START DATA EXTRACT
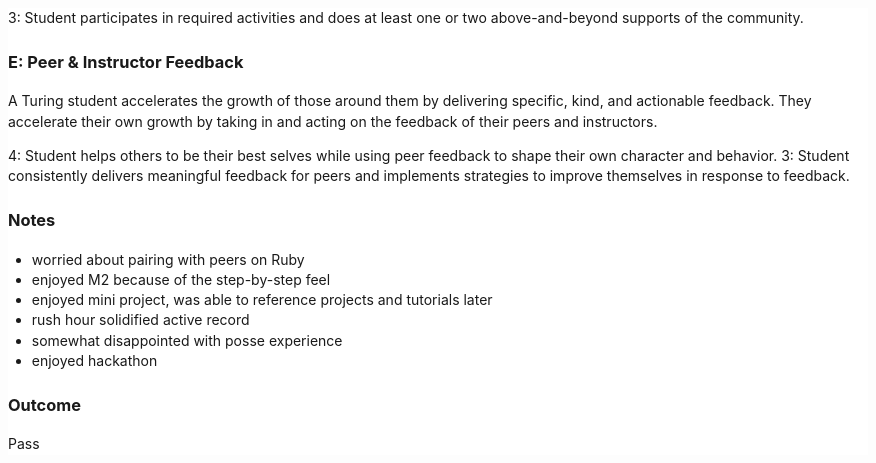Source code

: 3: Student participates in required activities and does at least one or two above-and-beyond supports of the community.

### E: Peer & Instructor Feedback

A Turing student accelerates the growth of those around them by delivering specific, kind, and actionable feedback. They accelerate their own growth by taking in and acting on the feedback of their peers and instructors.

4: Student helps others to be their best selves while using peer feedback to shape their own character and behavior.
3: Student consistently delivers meaningful feedback for peers and implements strategies to improve themselves in response to feedback.

### Notes

* worried about pairing with peers on Ruby
* enjoyed M2 because of the step-by-step feel
* enjoyed mini project, was able to reference projects and tutorials later
* rush hour solidified active record
* somewhat disappointed with posse experience
* enjoyed hackathon

### Outcome

Pass
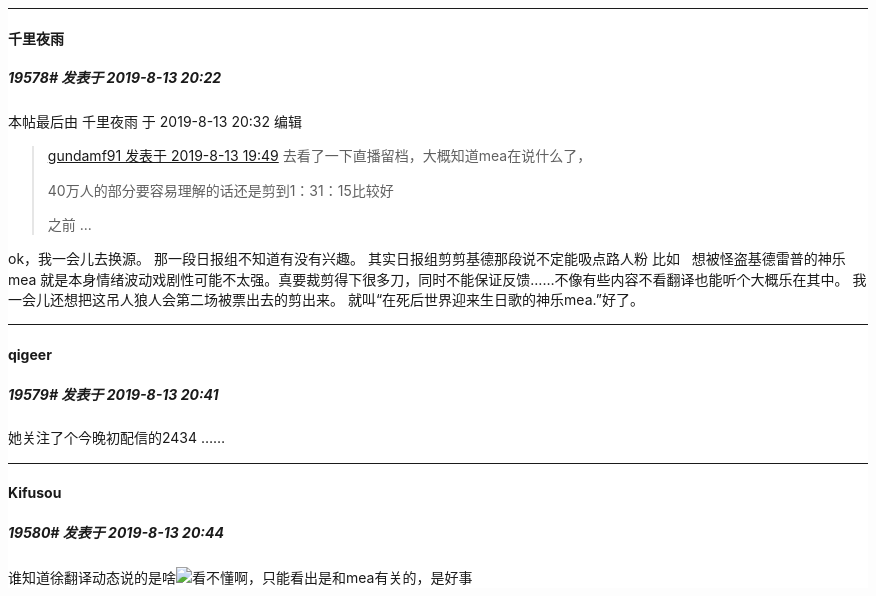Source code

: 





-----

####  千里夜雨  
##### 19578#       发表于 2019-8-13 20:22



 本帖最后由 千里夜雨 于 2019-8-13 20:32 编辑 
<blockquote><a href="httphttps://bbs.saraba1st.com/2b/forum.php?mod=redirect&amp;goto=findpost&amp;pid=44899094&amp;ptid=1848341" target="_blank">gundamf91 发表于 2019-8-13 19:49</a>
去看了一下直播留档，大概知道mea在说什么了，

40万人的部分要容易理解的话还是剪到1：31：15比较好

之前 ...</blockquote>
ok，我一会儿去换源。
那一段日报组不知道有没有兴趣。
其实日报组剪剪基德那段说不定能吸点路人粉
比如   想被怪盗基德雷普的神乐mea
就是本身情绪波动戏剧性可能不太强。真要裁剪得下很多刀，同时不能保证反馈……不像有些内容不看翻译也能听个大概乐在其中。
我一会儿还想把这吊人狼人会第二场被票出去的剪出来。
就叫“在死后世界迎来生日歌的神乐mea.”好了。







-----

####  qigeer  
##### 19579#       发表于 2019-8-13 20:41




她关注了个今晚初配信的2434 ……







-----

####  Kifusou  
##### 19580#       发表于 2019-8-13 20:44




谁知道徐翻译动态说的是啥<img src="https://static.saraba1st.com/image/smiley/face2017/009.gif" referrerpolicy="no-referrer">看不懂啊，只能看出是和mea有关的，是好事






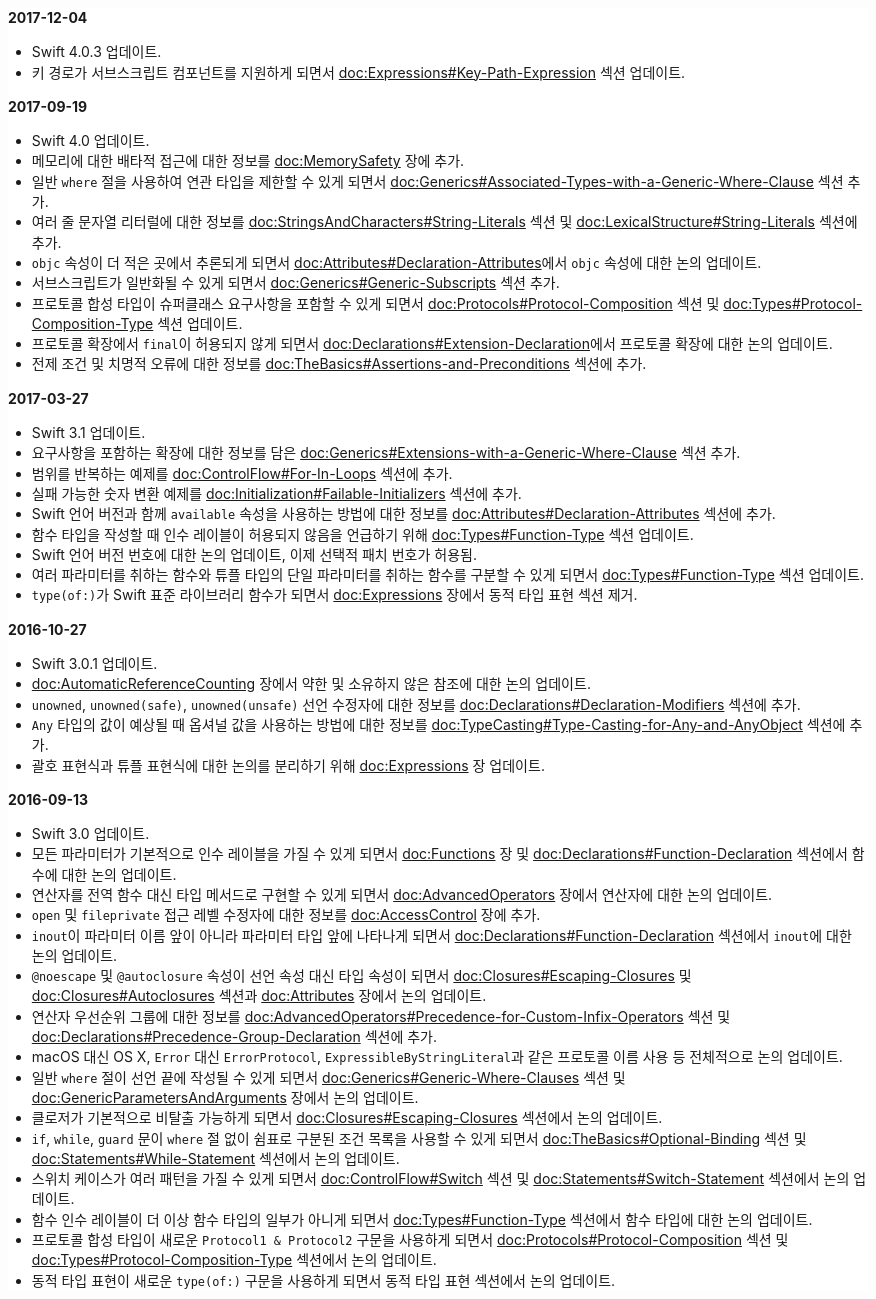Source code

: **2017-12-04**

- Swift 4.0.3 업데이트.
- 키 경로가 서브스크립트 컴포넌트를 지원하게 되면서 <doc:Expressions#Key-Path-Expression> 섹션 업데이트.

**2017-09-19**

- Swift 4.0 업데이트.
- 메모리에 대한 배타적 접근에 대한 정보를 <doc:MemorySafety> 장에 추가.
- 일반 `where` 절을 사용하여 연관 타입을 제한할 수 있게 되면서 <doc:Generics#Associated-Types-with-a-Generic-Where-Clause> 섹션 추가.
- 여러 줄 문자열 리터럴에 대한 정보를 <doc:StringsAndCharacters#String-Literals> 섹션 및 <doc:LexicalStructure#String-Literals> 섹션에 추가.
- `objc` 속성이 더 적은 곳에서 추론되게 되면서 <doc:Attributes#Declaration-Attributes>에서 `objc` 속성에 대한 논의 업데이트.
- 서브스크립트가 일반화될 수 있게 되면서 <doc:Generics#Generic-Subscripts> 섹션 추가.
- 프로토콜 합성 타입이 슈퍼클래스 요구사항을 포함할 수 있게 되면서 <doc:Protocols#Protocol-Composition> 섹션 및 <doc:Types#Protocol-Composition-Type> 섹션 업데이트.
- 프로토콜 확장에서 `final`이 허용되지 않게 되면서 <doc:Declarations#Extension-Declaration>에서 프로토콜 확장에 대한 논의 업데이트.
- 전제 조건 및 치명적 오류에 대한 정보를 <doc:TheBasics#Assertions-and-Preconditions> 섹션에 추가.

**2017-03-27**

- Swift 3.1 업데이트.
- 요구사항을 포함하는 확장에 대한 정보를 담은 <doc:Generics#Extensions-with-a-Generic-Where-Clause> 섹션 추가.
- 범위를 반복하는 예제를 <doc:ControlFlow#For-In-Loops> 섹션에 추가.
- 실패 가능한 숫자 변환 예제를 <doc:Initialization#Failable-Initializers> 섹션에 추가.
- Swift 언어 버전과 함께 `available` 속성을 사용하는 방법에 대한 정보를 <doc:Attributes#Declaration-Attributes> 섹션에 추가.
- 함수 타입을 작성할 때 인수 레이블이 허용되지 않음을 언급하기 위해 <doc:Types#Function-Type> 섹션 업데이트.
- Swift 언어 버전 번호에 대한 논의 업데이트, 이제 선택적 패치 번호가 허용됨.
- 여러 파라미터를 취하는 함수와 튜플 타입의 단일 파라미터를 취하는 함수를 구분할 수 있게 되면서 <doc:Types#Function-Type> 섹션 업데이트.
- `type(of:)`가 Swift 표준 라이브러리 함수가 되면서 <doc:Expressions> 장에서 동적 타입 표현 섹션 제거.

**2016-10-27**

- Swift 3.0.1 업데이트.
- <doc:AutomaticReferenceCounting> 장에서 약한 및 소유하지 않은 참조에 대한 논의 업데이트.
- `unowned`, `unowned(safe)`, `unowned(unsafe)` 선언 수정자에 대한 정보를 <doc:Declarations#Declaration-Modifiers> 섹션에 추가.
- `Any` 타입의 값이 예상될 때 옵셔널 값을 사용하는 방법에 대한 정보를 <doc:TypeCasting#Type-Casting-for-Any-and-AnyObject> 섹션에 추가.
- 괄호 표현식과 튜플 표현식에 대한 논의를 분리하기 위해 <doc:Expressions> 장 업데이트.

**2016-09-13**

- Swift 3.0 업데이트.
- 모든 파라미터가 기본적으로 인수 레이블을 가질 수 있게 되면서 <doc:Functions> 장 및 <doc:Declarations#Function-Declaration> 섹션에서 함수에 대한 논의 업데이트.
- 연산자를 전역 함수 대신 타입 메서드로 구현할 수 있게 되면서 <doc:AdvancedOperators> 장에서 연산자에 대한 논의 업데이트.
- `open` 및 `fileprivate` 접근 레벨 수정자에 대한 정보를 <doc:AccessControl> 장에 추가.
- `inout`이 파라미터 이름 앞이 아니라 파라미터 타입 앞에 나타나게 되면서 <doc:Declarations#Function-Declaration> 섹션에서 `inout`에 대한 논의 업데이트.
- `@noescape` 및 `@autoclosure` 속성이 선언 속성 대신 타입 속성이 되면서 <doc:Closures#Escaping-Closures> 및 <doc:Closures#Autoclosures> 섹션과 <doc:Attributes> 장에서 논의 업데이트.
- 연산자 우선순위 그룹에 대한 정보를 <doc:AdvancedOperators#Precedence-for-Custom-Infix-Operators> 섹션 및 <doc:Declarations#Precedence-Group-Declaration> 섹션에 추가.
- macOS 대신 OS X, `Error` 대신 `ErrorProtocol`, `ExpressibleByStringLiteral`과 같은 프로토콜 이름 사용 등 전체적으로 논의 업데이트.
- 일반 `where` 절이 선언 끝에 작성될 수 있게 되면서 <doc:Generics#Generic-Where-Clauses> 섹션 및 <doc:GenericParametersAndArguments> 장에서 논의 업데이트.
- 클로저가 기본적으로 비탈출 가능하게 되면서 <doc:Closures#Escaping-Closures> 섹션에서 논의 업데이트.
- `if`, `while`, `guard` 문이 `where` 절 없이 쉼표로 구분된 조건 목록을 사용할 수 있게 되면서 <doc:TheBasics#Optional-Binding> 섹션 및 <doc:Statements#While-Statement> 섹션에서 논의 업데이트.
- 스위치 케이스가 여러 패턴을 가질 수 있게 되면서 <doc:ControlFlow#Switch> 섹션 및 <doc:Statements#Switch-Statement> 섹션에서 논의 업데이트.
- 함수 인수 레이블이 더 이상 함수 타입의 일부가 아니게 되면서 <doc:Types#Function-Type> 섹션에서 함수 타입에 대한 논의 업데이트.
- 프로토콜 합성 타입이 새로운 `Protocol1 & Protocol2` 구문을 사용하게 되면서 <doc:Protocols#Protocol-Composition> 섹션 및 <doc:Types#Protocol-Composition-Type> 섹션에서 논의 업데이트.
- 동적 타입 표현이 새로운 `type(of:)` 구문을 사용하게 되면서 동적 타입 표현 섹션에서 논의 업데이트.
END DATA EXTRACT
WHAT IS REQUIRED »
Return every line of the listing from the line containing "本帖最后由 千里夜雨 于 2019-8-13 20:32 编辑" down through the line containing "40万人的部分要容易理解的话还是剪到1：31：15比较好", including both, reproduced verbatim.

RESULT BELOW »
 本帖最后由 千里夜雨 于 2019-8-13 20:32 编辑 
<blockquote><a href="httphttps://bbs.saraba1st.com/2b/forum.php?mod=redirect&amp;goto=findpost&amp;pid=44899094&amp;ptid=1848341" target="_blank">gundamf91 发表于 2019-8-13 19:49</a>
去看了一下直播留档，大概知道mea在说什么了，

40万人的部分要容易理解的话还是剪到1：31：15比较好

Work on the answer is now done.